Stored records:

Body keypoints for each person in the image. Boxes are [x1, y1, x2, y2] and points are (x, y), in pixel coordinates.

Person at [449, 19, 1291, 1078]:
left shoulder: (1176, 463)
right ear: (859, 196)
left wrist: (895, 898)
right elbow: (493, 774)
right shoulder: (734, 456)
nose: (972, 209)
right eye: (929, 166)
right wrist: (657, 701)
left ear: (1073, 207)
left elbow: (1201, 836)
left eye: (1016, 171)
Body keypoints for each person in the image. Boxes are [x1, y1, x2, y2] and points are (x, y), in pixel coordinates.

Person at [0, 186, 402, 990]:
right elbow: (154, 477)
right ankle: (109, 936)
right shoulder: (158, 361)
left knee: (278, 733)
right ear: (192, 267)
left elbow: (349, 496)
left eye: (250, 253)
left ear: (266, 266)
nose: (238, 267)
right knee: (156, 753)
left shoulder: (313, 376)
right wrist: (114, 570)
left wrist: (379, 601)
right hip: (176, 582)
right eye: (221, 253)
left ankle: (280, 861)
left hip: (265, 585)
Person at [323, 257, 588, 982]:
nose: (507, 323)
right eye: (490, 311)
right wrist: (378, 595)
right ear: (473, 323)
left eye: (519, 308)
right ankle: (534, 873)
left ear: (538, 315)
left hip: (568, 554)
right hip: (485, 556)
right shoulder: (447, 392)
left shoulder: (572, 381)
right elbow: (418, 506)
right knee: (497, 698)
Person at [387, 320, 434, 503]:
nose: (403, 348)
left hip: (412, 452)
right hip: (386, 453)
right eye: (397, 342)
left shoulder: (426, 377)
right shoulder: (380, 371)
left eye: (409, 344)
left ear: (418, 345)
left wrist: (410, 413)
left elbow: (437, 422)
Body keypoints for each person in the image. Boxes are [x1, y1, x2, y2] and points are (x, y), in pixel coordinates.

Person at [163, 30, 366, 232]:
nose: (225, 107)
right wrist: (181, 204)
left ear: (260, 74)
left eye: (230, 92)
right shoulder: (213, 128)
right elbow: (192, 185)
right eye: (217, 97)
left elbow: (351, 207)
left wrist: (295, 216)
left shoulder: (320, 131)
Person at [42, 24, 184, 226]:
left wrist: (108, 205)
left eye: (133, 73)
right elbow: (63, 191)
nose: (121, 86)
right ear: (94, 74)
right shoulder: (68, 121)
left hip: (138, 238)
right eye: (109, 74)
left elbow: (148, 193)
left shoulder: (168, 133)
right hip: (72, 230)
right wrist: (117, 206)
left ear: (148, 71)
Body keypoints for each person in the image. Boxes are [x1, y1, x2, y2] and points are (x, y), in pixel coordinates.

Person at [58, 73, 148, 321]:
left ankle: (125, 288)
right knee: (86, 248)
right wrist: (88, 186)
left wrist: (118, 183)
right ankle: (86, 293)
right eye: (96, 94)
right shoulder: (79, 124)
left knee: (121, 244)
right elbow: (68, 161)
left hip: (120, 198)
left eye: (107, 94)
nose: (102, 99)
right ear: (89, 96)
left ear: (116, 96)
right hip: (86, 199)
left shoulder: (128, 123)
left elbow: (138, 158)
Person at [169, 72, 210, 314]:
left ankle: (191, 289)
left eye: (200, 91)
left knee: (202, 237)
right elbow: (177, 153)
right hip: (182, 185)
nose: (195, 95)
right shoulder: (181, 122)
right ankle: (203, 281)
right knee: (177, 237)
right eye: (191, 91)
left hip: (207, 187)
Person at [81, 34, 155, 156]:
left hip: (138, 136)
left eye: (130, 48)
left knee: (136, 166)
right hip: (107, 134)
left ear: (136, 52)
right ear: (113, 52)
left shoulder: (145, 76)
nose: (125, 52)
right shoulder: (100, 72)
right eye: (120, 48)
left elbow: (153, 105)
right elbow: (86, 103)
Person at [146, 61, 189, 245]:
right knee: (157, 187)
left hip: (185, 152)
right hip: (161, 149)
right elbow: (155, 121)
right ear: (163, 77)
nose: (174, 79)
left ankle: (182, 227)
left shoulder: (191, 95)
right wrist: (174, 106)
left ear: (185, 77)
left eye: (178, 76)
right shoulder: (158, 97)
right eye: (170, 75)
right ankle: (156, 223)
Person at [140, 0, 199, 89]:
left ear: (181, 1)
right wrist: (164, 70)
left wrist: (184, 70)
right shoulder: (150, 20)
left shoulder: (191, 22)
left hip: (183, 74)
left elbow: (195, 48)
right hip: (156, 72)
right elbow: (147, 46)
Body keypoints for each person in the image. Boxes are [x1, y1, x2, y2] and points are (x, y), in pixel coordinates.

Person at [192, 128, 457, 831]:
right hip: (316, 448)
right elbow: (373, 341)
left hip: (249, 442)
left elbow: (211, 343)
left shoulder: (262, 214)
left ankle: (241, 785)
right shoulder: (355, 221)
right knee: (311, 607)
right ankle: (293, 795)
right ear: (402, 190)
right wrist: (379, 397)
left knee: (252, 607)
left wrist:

What to do:
Filter the entries above and copy only the lines that hold "knee".

The completed task:
left knee: (278, 733)
right knee: (156, 753)
right knee: (497, 698)
right knee: (86, 248)
left knee: (121, 244)
left knee: (202, 237)
right knee: (177, 237)
left knee: (136, 166)
right knee: (157, 187)
right knee: (311, 607)
left knee: (252, 607)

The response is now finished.